Brief 1: Output the stretch of the note on projected VOA relay stations in Australia from "On at least" through "the Philippine Hour.", word for word.
Brief 2:
Answer these questions from the note on VOA relay stations in Australia:
(a) Under what callsign did the American ship "Apache" broadcast?
(b) Who discovered and named the Christmas Island in the Indian Ocean, and in what year?
(c) What is the total area of that Christmas Island?
Brief 3: Resume the note on projected VOA relay stations in Australia, picking up after its final sentence.

Excerpt to read:
Wavescan N280, July 6, 2014

Historic Note VOA Australia-3: Projected VOA Relay Stations in Australia

On at least three separate occasions, the Voice of America has given serious consideration to the possibility of utilizing shortwave facilities in Australia for the relay of their programming into nearby areas in Asia. Even though a series of test transmissions took place on one notable occasion, yet nothing eventuated from these VOA assessment studies.

During the decisive years of World War 2 in the Pacific arena, 1944 and 1945, VOA was actually on the air with relay programming from two widely different Australian locations. The first was a single 50 kW RCA transmitter VLC in Shepparton, Victoria which carried American programming beamed to the Philippines under the title the Philippine Hour.

Then, during the same era, the American ship "Apache" set sail for the Philippines and it was on the air at times with American VOA and AFRTS programming from two Australian made transmitters, on mediumwave and shortwave, under the American callsign WVLC. Note the similarity of callsigns, VLC Shepparton and WVLC "Apache." After the war, these broadcasts were discontinued.

However, at some time around the year 1961, the Voice of America conducted a series of test broadcasts from sites within Australia and upon an Australian island in the Indian Ocean. The island location was Christmas Island, though the Australian mainland locations are not specified.

There are two islands named Christmas; one is in the Pacific and the other is in the Indian Ocean. The Indian Ocean Christmas Island was discovered and named by Captain William Mynors aboard the ship "Royal Mary" in 1643 and at that time the island was uninhabited.

Christmas Island is a small island with an irregular shape; it is located between Indonesia and Australia; and the total area is just 52 square miles. The island is the flat top of an underwater mountain, and the highest elevation above the surrounding ocean is just a little over 1,000 feet.

Although no specific details are known regarding the VOA test transmissions from Christmas Island back half a century ago, it is probable that these broadcasts were made in collaboration with the Australian communication station which was on the air under the callsign VLU.

No specific locations are identified as the sites for the VOA test broadcasts from the Australian mainland around that same time, although Darwin in the Northern Territory, Carnarvon, North West Cape and Wanneroo in Western Australia, are all likely possibilities. During World War 2, the Americans operated a navy base near Darwin; and a NASA space station at Carnarvon and the huge American navy station at North West Cape were in the planning stages at the time of the series of test broadcasts. It is probable also that the 50 kW shortwave transmitter VLX-VLW at Wanneroo near Perth was utilized for these test transmissions.

Whatever were the now unknown locations for the 1961 VOA test broadcasts from the Australian mainland, it would seem that they escaped detection by international radio monitors anywhere in the world.

Provided records:
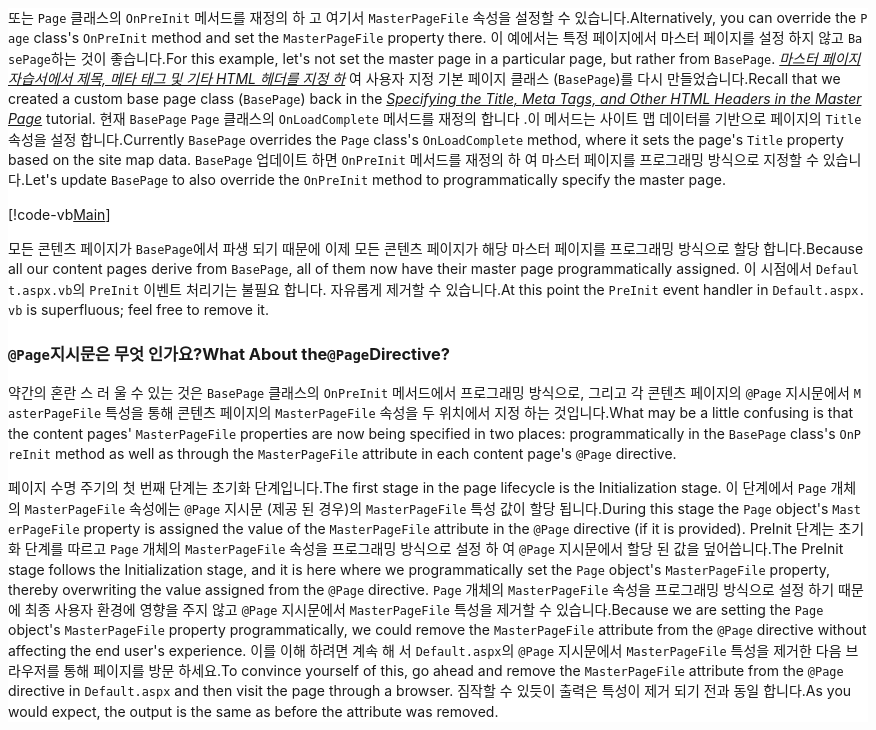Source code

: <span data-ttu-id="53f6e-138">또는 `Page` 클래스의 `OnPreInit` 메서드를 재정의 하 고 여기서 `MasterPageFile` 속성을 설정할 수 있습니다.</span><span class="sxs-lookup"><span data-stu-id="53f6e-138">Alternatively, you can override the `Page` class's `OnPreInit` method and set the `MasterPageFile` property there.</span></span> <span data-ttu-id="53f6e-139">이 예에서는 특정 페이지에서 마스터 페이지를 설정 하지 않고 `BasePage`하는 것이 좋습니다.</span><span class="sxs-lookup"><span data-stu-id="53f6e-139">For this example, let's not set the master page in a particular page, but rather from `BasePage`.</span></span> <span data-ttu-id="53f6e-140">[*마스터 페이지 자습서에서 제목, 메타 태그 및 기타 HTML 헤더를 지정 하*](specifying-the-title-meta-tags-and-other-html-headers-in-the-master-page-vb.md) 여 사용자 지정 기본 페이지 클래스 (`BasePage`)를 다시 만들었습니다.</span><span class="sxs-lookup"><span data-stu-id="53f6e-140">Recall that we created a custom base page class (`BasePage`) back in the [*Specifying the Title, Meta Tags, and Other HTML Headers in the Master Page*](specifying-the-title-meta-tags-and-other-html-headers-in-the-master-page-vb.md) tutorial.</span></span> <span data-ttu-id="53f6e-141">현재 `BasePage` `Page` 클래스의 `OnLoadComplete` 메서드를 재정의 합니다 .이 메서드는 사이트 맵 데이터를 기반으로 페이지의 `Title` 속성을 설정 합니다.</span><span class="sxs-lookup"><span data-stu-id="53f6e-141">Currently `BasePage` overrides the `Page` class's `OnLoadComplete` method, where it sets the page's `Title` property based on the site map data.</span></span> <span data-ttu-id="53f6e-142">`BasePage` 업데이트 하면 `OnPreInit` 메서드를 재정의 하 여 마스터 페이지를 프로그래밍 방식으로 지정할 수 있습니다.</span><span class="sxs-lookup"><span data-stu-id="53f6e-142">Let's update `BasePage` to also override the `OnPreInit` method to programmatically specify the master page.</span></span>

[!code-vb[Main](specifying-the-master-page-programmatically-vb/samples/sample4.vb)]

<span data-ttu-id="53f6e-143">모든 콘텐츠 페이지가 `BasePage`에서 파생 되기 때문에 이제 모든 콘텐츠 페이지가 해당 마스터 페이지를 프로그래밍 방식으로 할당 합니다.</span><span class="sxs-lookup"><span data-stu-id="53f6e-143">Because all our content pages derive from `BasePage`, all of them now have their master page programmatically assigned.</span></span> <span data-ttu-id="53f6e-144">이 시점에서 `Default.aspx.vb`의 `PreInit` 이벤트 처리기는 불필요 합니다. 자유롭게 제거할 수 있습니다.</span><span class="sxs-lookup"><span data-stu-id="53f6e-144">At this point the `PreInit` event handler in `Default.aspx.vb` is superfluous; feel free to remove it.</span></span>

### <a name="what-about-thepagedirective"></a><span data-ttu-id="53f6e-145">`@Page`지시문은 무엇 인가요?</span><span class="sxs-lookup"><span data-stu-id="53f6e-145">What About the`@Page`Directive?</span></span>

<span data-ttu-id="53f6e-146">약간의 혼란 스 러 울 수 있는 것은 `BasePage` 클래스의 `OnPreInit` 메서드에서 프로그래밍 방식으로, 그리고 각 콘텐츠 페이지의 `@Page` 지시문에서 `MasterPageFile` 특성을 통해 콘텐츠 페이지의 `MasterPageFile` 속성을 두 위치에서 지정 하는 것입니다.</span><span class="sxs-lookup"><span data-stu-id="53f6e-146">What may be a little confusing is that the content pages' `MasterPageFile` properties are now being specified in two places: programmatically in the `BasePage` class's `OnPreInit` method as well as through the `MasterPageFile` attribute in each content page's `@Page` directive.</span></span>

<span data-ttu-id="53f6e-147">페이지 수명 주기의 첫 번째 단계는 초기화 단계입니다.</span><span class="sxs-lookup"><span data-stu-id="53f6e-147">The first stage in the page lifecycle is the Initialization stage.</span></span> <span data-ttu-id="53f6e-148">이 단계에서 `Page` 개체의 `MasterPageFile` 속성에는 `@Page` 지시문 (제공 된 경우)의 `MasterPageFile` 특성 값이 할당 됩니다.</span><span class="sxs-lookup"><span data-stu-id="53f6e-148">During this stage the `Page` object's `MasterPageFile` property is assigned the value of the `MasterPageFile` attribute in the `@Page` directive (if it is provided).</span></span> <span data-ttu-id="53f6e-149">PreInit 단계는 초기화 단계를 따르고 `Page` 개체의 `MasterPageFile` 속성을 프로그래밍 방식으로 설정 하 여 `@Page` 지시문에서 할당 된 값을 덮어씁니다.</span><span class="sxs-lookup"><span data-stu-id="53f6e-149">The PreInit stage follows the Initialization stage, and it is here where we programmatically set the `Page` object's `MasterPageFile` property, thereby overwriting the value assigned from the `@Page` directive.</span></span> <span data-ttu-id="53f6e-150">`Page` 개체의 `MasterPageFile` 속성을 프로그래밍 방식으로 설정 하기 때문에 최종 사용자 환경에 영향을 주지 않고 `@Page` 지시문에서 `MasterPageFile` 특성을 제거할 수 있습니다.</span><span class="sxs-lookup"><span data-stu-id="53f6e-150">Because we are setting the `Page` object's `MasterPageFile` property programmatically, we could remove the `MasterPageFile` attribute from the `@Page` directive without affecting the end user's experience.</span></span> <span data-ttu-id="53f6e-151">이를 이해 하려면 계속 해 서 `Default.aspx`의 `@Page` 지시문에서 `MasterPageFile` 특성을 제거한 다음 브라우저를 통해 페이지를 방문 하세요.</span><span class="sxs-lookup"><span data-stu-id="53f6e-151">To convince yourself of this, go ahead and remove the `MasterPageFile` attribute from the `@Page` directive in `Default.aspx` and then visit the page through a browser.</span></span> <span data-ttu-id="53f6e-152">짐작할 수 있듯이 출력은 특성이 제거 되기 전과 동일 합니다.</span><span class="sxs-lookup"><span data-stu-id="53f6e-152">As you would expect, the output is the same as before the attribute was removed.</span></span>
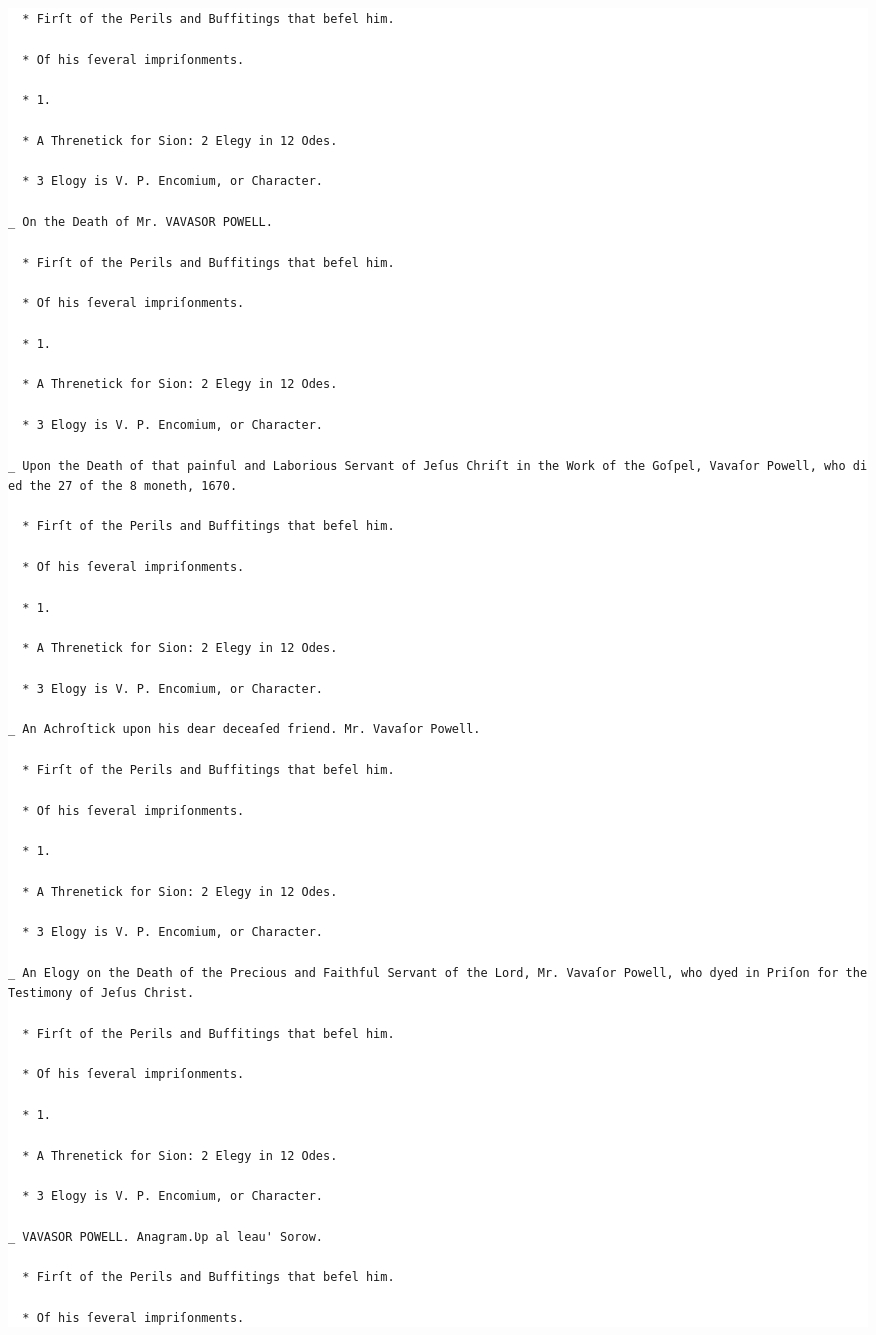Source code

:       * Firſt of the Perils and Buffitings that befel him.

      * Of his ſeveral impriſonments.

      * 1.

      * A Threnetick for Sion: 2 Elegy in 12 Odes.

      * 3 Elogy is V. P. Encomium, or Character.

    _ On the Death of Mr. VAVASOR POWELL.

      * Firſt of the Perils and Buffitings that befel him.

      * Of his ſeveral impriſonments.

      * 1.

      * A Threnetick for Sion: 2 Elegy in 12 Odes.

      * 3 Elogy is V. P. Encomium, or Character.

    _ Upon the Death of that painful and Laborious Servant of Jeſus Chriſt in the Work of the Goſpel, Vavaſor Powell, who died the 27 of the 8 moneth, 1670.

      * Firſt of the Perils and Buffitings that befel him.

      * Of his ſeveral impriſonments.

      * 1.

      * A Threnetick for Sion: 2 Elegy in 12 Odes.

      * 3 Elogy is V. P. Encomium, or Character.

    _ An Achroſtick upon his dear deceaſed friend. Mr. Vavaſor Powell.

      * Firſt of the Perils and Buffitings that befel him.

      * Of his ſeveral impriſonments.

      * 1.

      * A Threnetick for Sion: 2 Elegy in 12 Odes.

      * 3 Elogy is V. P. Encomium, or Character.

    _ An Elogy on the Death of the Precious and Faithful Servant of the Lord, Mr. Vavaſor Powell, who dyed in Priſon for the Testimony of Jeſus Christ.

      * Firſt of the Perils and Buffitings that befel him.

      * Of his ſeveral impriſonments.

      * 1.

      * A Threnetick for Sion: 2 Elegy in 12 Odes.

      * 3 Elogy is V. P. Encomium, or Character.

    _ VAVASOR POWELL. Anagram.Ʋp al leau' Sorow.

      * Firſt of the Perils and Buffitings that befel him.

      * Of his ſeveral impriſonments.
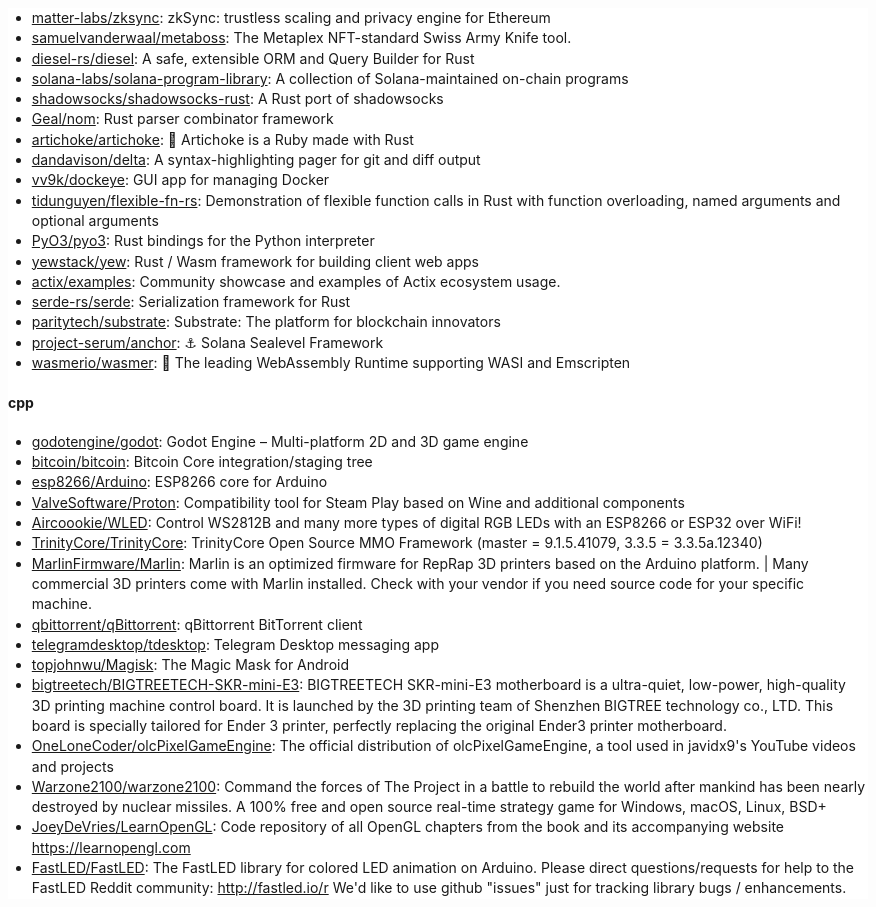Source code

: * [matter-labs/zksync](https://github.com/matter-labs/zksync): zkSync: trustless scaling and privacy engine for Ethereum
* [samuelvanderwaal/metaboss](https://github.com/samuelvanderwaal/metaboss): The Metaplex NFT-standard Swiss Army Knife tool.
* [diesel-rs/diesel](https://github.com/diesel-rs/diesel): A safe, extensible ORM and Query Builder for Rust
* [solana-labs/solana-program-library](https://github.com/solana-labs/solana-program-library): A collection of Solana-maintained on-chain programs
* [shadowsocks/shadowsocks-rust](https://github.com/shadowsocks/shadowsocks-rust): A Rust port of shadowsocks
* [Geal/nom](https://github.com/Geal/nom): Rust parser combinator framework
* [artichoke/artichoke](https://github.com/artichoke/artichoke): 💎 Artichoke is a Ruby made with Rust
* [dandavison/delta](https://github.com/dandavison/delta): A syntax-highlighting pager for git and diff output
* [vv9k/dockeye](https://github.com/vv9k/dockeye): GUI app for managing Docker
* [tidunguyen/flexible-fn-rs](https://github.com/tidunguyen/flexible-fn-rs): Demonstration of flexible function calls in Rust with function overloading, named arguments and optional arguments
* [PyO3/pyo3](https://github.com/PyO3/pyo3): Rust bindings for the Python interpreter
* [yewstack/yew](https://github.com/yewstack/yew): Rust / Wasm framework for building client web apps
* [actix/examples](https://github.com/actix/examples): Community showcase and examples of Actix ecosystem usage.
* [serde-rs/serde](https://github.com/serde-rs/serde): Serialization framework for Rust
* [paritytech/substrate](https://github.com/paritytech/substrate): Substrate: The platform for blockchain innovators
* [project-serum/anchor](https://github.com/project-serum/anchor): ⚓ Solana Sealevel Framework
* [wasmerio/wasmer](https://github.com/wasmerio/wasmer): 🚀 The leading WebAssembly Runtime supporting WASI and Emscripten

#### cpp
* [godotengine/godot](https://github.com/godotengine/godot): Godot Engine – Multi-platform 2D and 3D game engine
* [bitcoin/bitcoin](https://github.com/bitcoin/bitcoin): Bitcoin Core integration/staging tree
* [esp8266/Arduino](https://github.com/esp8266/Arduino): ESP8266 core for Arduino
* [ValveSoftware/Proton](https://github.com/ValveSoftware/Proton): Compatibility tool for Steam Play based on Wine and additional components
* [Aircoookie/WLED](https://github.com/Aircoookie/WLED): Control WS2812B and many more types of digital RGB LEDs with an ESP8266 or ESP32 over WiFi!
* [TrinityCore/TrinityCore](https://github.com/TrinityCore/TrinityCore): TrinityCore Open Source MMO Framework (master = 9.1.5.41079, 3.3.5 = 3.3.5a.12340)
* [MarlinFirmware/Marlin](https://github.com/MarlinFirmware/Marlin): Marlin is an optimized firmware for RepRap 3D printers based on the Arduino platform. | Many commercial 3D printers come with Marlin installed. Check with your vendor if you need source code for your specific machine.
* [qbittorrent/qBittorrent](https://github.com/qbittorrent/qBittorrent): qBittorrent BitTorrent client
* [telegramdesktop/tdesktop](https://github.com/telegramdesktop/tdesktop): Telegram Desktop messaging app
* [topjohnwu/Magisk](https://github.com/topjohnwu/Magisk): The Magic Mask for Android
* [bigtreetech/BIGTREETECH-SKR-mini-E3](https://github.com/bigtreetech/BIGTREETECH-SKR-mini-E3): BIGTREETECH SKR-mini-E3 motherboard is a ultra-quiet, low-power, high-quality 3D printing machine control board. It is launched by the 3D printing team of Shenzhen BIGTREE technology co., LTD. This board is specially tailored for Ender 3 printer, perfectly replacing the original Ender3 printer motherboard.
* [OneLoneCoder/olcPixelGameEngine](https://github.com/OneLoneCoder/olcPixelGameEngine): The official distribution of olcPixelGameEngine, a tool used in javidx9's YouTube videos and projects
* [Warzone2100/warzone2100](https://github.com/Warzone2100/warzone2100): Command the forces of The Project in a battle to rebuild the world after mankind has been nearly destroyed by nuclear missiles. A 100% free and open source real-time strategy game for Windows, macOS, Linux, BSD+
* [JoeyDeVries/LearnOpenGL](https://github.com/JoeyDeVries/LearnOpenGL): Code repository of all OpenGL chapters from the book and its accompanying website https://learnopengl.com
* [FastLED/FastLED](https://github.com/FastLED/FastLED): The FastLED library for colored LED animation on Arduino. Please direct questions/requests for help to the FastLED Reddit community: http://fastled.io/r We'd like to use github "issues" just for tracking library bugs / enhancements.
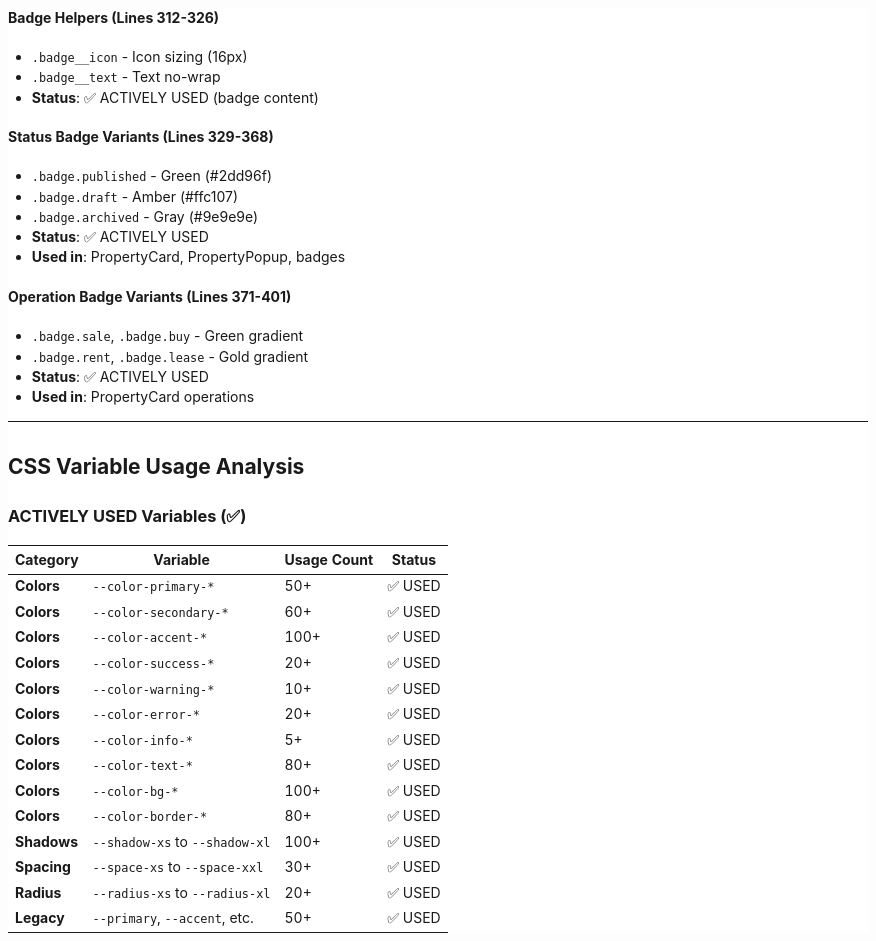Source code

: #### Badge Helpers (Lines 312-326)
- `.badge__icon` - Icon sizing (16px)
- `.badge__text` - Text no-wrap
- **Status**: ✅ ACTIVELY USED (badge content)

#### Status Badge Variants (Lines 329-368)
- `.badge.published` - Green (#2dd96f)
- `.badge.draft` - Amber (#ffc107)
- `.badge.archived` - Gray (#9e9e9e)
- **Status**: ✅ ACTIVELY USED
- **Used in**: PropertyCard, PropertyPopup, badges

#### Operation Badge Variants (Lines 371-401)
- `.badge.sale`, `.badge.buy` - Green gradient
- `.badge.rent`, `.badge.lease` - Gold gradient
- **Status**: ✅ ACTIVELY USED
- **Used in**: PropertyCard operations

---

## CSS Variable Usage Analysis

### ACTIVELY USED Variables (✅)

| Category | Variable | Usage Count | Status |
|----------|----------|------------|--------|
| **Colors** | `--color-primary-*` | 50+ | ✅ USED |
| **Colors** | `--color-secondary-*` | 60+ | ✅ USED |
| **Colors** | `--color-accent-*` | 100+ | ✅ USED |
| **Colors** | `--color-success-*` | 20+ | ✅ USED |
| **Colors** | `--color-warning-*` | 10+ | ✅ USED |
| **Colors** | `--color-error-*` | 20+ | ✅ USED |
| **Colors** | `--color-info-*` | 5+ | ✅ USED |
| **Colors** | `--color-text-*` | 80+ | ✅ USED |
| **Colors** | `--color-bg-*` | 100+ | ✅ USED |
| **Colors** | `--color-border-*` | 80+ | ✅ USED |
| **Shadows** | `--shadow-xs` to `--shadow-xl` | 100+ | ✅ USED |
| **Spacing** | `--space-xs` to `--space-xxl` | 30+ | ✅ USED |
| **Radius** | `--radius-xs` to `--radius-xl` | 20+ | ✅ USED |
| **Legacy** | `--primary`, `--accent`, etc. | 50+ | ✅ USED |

Expected answer 1:
On at least three separate occasions, the Voice of America has given serious consideration to the possibility of utilizing shortwave facilities in Australia for the relay of their programming into nearby areas in Asia. Even though a series of test transmissions took place on one notable occasion, yet nothing eventuated from these VOA assessment studies.

During the decisive years of World War 2 in the Pacific arena, 1944 and 1945, VOA was actually on the air with relay programming from two widely different Australian locations. The first was a single 50 kW RCA transmitter VLC in Shepparton, Victoria which carried American programming beamed to the Philippines under the title the Philippine Hour.

Expected answer 2:
(a) WVLC
(b) Captain William Mynors, in 1643
(c) 52 square miles

Expected answer 3:
Twenty years later, VOA again demonstrated an interest in establishing a shortwave relay station in Australia, and once again the two possible locations were Darwin and North West Cape. By this time (the 1980s), the cinderella Radio Australia relay station on Cox Peninsula across the bay from Darwin was in regular usage for coverage into Asia. At the time, Radio Australia, Darwin was under rehabilitation after the devastating Cyclone Tracy which had destroyed most of the city of Darwin at Christmas 1974.

There were questions about the wisdom of restoring the station in that location, but eventually it was reactivated by Radio Australia in September 1984, though it never was used by the Voice of America.

The other possibility involved the huge American naval radio station that was located at North West Cape on the Indian Ocean coastline of Western Australia. The navy transmitter station there NWC was in regular use during the 1980s for communication with American submarines and surface vessels, and the Voice of America gave consideration to the possibility of co-siting a shortwave relay station there. However, that was not to be.

Then nearly 20 years later in 1997, Radio Australia ended its usage of the shortwave facility near Darwin due to sever budget cuts. Several international radio broadcasting organizations showed an interest in using it as a part time relay station. Among the organizations that approached the Australian government with this request were the BBC, London and Deutsche Welle, Germany, as well as the Voice of America and Radio Free Asia in Washington, DC.

But that didn't happen either. The Darwin station was never used as a part time relay station by the BBC, nor DW, nor VOA, nor RFE. Instead, it was sold to Christian Voice who operated it for about a decade. Eventually though, there was a decision in the Australian courts that the land on which the station was built had to be returned to Aboriginal groups; so, the CVC usage came to an end in mid 2010, and the station was closed and dismantled.